Both are private. Both avoid court. But depending on your situation one is almost always preferable to the other.
Which Path Is Right For You?
Here’s the truth.
It depends. But there are a handful of tell-tale signs that can point you in the right direction.
Take arbitration if:
- You need a legally-binding outcome.
- There’s a lot of money involved, or the matter crosses international borders.
- You believe the other party will never agree to a compromise.
- Specialist knowledge is required to settle the dispute.
Choose mediation when:
- Preserving the business relationship matters.
- Time and money are your primary concerns.
- You’re willing to meet the other party half way.
- The dispute is based around a grey area or contested interpretation.
Btw — keep your eye out for tiered dispute resolution clauses.
Many commercial contracts now include mandatory mediation clauses as a first step. Get caught out and you might be forced into mediation whether you like it or not. Pay attention to the contracts you sign and seek legal advice where necessary.
Get Legal Advice First
And that brings us to the last point…
Never enter into an ADR process without first understanding your legal position.
Too many businesses see fancy brochures and think they know enough to get started. Don’t be that business.
Speak with a lawyer first. It can help you:
- Understand how strong — or weak — your case really is.
- Identify the best form of ADR to suit your needs.
- Protect your interests during the dispute resolution process.
- Identify issues surrounding trusts, estates, and wills which may be part of the dispute.
You don’t have to sit down for a marathon meeting. Some initial legal advice can streamline your strategy and help you focus on what matters; reaching a resolution as quickly as possible.
Time To Call It A Wrap
ADR is the new normal.
Instead of going to court whenever they can, commercial businesses (and increasingly individuals with estate-related matters) are embracing arbitration and mediation.

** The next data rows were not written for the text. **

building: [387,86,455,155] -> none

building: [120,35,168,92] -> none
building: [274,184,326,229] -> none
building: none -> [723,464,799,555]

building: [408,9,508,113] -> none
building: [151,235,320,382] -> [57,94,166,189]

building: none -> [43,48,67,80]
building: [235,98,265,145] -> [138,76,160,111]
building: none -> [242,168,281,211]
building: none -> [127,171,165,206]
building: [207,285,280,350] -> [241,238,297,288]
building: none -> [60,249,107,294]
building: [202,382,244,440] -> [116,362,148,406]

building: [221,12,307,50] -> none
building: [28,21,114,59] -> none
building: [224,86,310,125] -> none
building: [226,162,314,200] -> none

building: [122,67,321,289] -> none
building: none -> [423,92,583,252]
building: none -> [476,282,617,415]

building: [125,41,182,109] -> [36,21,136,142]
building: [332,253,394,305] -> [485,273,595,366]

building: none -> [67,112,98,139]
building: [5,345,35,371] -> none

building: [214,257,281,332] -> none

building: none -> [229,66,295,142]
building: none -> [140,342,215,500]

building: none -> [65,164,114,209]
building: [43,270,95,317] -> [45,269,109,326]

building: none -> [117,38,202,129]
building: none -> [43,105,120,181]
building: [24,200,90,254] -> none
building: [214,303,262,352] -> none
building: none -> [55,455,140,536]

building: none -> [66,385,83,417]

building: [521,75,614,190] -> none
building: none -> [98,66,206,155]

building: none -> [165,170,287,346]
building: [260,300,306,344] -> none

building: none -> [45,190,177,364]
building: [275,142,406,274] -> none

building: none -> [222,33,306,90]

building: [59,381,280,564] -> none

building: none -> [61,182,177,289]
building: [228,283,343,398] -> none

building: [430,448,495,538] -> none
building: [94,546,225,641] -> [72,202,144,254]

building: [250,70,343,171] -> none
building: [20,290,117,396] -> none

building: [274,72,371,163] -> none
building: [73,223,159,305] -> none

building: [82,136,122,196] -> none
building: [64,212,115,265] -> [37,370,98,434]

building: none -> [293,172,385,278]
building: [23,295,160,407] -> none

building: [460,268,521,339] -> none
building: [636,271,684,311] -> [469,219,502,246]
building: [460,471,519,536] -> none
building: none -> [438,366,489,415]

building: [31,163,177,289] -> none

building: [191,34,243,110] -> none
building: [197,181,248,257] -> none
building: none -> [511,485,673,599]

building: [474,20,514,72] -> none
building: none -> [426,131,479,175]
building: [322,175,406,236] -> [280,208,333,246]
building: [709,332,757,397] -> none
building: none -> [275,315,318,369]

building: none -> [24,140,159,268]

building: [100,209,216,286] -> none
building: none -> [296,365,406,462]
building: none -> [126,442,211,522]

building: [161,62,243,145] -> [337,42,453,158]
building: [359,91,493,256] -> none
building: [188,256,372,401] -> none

Court statistics prove it. Businesses are voting with their feet. The results speak for themselves.
Let’s review:
- Arbitration = A binding award. Suitable for high-value or complex cases.
- Mediation = You hold all the control. Better for maintaining relationships.
- Most commercial contracts have ADR clauses. Read them.
- Speak to a lawyer before committing to ADR.
The fastest way to resolve a dispute is to have a plan from day one. Figure out what course of ADR you want to take as soon as possible and get that ball rolling.
Next steps? Your dispute gets closer to resolution and your business can start focusing on what really matters: growing.